Sans doute peut-on imputer la relative pauvreté du discours de l’exposition au fait que ses concepteurs ont limité leurs recherches aux seules archives Condé Nast. En effet, tout se passe comme si on aspirait moins ici à la mise en lumière du travail de Steichen qu’à la mise en valeur, au sens propre, d’un corpus provenant des archives d’un empire médiatique appartenant au grand collectionneur d’art si Newhouse, qualifié de Médicis moderne par le magazine Forbes1. Bref, tout comme les « beautés périssables » de Hollywood, cette exposition semble trouver dans le caractère séducteur et mythique du glamour les ressources adéquates pour faire de l’histoire de la photographie un produit de consommation culturelle parmi tant d’autres.

1  Anthony Haden-Guest, « Top Billionaire Art Collectors », Forbes (2005). En ligne : www.forbes.com/2005/03/09/cx_ahg_0309hot.html (consulté le 22 janvier 2012).

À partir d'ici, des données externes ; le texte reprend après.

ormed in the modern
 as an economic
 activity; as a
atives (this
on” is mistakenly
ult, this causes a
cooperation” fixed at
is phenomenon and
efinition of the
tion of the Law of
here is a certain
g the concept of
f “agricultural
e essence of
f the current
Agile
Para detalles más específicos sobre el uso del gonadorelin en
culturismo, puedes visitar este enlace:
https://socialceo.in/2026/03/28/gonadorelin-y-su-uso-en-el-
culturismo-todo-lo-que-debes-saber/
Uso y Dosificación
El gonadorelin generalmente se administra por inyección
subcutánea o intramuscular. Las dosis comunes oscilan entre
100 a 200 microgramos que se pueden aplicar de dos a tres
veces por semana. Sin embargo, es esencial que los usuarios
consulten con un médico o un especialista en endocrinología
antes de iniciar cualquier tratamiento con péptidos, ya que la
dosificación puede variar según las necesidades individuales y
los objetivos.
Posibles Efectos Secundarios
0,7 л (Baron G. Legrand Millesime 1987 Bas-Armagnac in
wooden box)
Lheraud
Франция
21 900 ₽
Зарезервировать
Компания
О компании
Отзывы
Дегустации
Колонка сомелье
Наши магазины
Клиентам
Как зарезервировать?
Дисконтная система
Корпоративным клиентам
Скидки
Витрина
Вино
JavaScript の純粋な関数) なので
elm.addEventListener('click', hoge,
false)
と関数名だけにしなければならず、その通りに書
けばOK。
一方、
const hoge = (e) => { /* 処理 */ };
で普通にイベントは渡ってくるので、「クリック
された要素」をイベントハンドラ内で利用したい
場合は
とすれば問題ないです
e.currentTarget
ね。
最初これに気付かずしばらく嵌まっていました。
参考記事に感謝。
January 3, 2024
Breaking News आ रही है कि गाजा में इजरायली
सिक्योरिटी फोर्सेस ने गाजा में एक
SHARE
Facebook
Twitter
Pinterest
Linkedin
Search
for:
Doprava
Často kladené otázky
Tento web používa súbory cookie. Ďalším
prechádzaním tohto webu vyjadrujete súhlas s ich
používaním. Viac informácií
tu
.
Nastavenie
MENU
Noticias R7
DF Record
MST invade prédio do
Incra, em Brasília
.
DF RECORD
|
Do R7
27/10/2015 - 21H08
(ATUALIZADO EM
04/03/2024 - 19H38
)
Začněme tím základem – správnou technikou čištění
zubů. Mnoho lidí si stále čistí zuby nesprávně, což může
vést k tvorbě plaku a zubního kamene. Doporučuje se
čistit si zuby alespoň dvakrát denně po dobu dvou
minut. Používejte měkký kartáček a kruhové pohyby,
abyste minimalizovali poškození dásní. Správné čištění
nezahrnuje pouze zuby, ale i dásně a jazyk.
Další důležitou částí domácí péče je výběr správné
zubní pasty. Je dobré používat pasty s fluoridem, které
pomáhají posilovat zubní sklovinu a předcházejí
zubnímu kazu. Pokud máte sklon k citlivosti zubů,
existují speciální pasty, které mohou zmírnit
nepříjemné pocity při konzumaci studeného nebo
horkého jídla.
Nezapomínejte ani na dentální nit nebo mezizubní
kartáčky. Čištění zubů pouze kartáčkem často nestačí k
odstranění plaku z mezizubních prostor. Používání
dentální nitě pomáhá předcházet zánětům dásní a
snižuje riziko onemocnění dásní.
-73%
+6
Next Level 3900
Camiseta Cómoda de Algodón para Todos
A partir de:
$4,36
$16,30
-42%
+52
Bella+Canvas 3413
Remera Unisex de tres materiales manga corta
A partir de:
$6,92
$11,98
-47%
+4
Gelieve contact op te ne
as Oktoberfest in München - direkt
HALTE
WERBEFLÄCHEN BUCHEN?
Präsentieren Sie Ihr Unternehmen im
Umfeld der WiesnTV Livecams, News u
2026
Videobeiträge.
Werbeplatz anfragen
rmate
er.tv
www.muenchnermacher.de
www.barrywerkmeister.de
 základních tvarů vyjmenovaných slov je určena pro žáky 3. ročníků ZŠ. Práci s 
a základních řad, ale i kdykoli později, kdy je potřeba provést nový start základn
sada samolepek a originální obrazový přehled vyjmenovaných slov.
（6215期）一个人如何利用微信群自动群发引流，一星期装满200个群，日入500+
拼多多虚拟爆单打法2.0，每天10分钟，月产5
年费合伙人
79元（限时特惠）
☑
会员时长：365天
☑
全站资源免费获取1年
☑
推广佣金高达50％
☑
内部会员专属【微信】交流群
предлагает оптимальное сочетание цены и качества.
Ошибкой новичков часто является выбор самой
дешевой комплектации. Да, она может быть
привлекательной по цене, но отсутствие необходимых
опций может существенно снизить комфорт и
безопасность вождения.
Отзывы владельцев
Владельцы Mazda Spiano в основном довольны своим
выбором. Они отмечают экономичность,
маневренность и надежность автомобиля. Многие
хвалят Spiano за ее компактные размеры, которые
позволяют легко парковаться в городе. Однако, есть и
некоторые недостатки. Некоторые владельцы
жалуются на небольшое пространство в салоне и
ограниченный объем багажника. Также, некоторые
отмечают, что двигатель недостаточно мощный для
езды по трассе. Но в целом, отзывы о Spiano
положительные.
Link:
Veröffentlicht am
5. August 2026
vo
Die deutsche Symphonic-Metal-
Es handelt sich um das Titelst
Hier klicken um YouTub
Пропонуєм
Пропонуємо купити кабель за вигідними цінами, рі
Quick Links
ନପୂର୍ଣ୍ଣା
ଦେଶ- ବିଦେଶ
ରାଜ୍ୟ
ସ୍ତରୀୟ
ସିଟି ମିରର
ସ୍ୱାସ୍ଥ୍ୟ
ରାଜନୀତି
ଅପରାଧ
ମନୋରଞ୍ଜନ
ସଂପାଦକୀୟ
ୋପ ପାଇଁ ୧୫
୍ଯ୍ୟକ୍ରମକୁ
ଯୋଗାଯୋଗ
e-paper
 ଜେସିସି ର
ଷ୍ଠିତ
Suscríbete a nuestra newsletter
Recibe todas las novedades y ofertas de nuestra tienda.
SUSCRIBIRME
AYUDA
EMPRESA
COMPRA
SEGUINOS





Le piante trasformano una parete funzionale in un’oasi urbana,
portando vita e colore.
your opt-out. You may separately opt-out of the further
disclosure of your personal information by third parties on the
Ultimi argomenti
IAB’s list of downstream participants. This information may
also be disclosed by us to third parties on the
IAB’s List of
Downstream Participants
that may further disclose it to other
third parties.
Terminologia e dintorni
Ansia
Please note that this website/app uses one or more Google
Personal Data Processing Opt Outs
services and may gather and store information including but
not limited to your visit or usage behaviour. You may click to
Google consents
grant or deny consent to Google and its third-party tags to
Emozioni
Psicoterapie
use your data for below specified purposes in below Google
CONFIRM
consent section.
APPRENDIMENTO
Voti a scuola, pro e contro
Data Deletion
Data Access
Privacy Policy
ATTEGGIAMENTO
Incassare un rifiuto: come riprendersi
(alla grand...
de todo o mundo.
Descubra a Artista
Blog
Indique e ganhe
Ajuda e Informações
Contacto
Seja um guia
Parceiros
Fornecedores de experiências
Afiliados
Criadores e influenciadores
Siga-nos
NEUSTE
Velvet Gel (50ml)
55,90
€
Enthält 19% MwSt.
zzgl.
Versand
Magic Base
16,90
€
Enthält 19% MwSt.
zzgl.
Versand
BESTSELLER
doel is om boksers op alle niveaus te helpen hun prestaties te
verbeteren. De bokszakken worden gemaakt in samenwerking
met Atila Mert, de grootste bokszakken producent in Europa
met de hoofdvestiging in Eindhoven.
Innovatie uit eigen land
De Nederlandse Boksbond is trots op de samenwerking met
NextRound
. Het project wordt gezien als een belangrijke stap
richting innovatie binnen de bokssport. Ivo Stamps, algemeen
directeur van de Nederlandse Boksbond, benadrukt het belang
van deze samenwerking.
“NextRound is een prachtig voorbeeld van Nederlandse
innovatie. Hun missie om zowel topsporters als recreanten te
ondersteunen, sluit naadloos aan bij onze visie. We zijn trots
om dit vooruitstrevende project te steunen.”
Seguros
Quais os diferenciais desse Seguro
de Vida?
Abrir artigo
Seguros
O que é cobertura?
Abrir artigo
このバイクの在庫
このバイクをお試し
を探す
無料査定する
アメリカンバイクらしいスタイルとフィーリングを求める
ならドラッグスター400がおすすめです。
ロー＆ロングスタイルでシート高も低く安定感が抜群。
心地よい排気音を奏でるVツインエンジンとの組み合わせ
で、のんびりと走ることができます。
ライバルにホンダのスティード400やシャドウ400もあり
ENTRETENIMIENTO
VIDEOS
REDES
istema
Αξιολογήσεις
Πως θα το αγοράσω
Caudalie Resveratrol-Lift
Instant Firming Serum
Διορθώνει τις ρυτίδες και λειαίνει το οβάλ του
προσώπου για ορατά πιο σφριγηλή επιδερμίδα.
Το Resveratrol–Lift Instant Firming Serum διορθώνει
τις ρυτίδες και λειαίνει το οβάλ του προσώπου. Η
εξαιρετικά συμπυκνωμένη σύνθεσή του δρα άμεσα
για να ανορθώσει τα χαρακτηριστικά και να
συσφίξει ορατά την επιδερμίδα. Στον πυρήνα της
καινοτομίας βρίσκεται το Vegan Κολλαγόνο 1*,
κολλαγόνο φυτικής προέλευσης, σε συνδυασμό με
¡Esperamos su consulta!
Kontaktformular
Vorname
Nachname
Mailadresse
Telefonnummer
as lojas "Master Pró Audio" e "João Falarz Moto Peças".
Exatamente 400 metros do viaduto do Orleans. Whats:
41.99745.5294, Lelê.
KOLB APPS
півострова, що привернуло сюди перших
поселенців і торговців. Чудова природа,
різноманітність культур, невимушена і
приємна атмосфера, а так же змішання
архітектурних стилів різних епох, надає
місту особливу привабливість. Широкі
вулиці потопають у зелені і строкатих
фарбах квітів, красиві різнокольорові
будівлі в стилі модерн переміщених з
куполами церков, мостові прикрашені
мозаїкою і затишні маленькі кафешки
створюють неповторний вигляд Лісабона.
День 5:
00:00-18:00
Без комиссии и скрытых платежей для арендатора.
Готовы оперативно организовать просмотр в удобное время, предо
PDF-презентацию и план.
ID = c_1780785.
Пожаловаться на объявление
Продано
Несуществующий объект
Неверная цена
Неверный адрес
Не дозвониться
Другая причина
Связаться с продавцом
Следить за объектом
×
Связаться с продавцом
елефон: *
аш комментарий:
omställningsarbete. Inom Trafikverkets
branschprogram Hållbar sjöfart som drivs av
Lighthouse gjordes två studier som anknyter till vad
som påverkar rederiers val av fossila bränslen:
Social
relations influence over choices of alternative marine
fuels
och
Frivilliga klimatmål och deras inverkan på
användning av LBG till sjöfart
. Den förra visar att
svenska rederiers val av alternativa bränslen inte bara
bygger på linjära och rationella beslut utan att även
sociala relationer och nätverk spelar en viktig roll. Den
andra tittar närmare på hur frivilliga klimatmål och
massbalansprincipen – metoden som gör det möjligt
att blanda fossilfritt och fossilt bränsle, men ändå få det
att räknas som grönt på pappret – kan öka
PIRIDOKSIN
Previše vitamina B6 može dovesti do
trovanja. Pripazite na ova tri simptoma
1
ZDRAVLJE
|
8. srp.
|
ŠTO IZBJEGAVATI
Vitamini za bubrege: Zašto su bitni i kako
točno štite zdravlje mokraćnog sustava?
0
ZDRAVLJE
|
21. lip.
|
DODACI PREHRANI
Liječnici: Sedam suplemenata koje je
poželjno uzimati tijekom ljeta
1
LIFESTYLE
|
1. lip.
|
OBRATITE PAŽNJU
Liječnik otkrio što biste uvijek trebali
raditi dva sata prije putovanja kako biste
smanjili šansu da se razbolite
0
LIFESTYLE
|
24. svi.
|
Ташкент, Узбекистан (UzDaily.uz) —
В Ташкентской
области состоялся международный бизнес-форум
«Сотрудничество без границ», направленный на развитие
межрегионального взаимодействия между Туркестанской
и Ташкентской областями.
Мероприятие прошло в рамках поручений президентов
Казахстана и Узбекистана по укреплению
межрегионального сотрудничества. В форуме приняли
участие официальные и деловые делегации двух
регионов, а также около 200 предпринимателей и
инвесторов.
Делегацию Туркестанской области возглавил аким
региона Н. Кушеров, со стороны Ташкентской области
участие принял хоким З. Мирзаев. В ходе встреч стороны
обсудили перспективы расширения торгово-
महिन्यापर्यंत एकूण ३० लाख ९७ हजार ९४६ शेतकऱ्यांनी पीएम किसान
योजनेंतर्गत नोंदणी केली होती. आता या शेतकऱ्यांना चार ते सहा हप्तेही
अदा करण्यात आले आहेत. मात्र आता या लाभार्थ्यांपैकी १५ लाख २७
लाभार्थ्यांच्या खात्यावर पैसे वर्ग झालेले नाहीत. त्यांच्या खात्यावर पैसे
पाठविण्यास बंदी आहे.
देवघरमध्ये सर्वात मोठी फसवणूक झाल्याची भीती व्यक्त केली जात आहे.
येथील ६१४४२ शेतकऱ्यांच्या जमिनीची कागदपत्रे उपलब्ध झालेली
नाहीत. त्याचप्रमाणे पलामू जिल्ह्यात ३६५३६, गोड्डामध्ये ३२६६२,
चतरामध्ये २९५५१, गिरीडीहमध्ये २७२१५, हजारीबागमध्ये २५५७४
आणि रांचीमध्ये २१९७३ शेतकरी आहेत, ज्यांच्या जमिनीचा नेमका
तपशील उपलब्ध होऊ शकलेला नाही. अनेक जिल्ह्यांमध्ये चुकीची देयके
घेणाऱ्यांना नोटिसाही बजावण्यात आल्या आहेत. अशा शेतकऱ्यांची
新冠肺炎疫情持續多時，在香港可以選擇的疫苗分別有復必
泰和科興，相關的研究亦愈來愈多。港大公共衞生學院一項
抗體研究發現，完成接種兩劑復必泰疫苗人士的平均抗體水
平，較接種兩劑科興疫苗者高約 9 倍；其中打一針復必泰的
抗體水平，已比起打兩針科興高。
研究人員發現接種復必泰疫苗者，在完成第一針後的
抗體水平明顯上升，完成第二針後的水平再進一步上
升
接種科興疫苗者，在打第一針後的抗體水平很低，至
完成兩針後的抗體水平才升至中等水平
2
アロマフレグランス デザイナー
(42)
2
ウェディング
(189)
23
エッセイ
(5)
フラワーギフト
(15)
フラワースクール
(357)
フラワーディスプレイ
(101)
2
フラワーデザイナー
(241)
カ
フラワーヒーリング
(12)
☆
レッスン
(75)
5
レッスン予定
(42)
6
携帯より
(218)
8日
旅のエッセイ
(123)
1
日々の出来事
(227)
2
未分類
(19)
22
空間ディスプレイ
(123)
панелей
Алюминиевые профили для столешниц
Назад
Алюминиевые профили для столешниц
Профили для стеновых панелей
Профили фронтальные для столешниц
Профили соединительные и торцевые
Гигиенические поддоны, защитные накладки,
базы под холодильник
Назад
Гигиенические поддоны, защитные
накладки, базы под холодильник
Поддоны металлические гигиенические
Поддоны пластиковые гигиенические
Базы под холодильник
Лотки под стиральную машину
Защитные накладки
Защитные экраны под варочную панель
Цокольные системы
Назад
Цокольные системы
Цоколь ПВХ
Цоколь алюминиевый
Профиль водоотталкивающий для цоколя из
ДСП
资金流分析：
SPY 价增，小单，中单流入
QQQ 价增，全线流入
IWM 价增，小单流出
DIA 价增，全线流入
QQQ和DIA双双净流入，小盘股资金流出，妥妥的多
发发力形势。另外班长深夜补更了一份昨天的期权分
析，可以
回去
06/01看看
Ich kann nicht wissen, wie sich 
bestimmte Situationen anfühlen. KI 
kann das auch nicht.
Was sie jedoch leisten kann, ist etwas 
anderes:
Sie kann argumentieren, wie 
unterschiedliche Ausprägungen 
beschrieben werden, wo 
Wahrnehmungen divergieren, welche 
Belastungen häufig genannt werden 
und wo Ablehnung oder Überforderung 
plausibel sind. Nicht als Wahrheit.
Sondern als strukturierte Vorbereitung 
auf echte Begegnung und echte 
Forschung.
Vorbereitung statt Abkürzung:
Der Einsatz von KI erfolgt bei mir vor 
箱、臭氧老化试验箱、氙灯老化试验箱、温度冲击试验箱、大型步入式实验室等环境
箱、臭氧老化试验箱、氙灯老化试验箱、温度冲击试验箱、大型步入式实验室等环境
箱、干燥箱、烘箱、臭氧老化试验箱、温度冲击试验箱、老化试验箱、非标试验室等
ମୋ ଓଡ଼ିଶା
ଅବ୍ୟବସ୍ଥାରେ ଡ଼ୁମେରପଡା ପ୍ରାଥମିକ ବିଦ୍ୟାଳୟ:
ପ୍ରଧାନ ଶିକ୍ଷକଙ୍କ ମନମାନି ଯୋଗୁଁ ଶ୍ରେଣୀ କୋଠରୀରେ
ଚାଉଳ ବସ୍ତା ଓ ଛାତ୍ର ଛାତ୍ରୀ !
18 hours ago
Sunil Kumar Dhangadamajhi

Historien de l’art, Alexis Desgagnés vit et travaille à Québec, où il partage son temps entre l’écriture, le commissariat d’expositions et la pratique de la photographie. Auteur d’une thèse de doctorat portant sur la propagande visuelle révolutionnaire russe, ses recherches actuelles concernent principalement l’histoire de la photographie d’hier et d’aujourd’hui. Il est également coordonnateur aux communications à vu, centre de diffusion et de production de la photographie.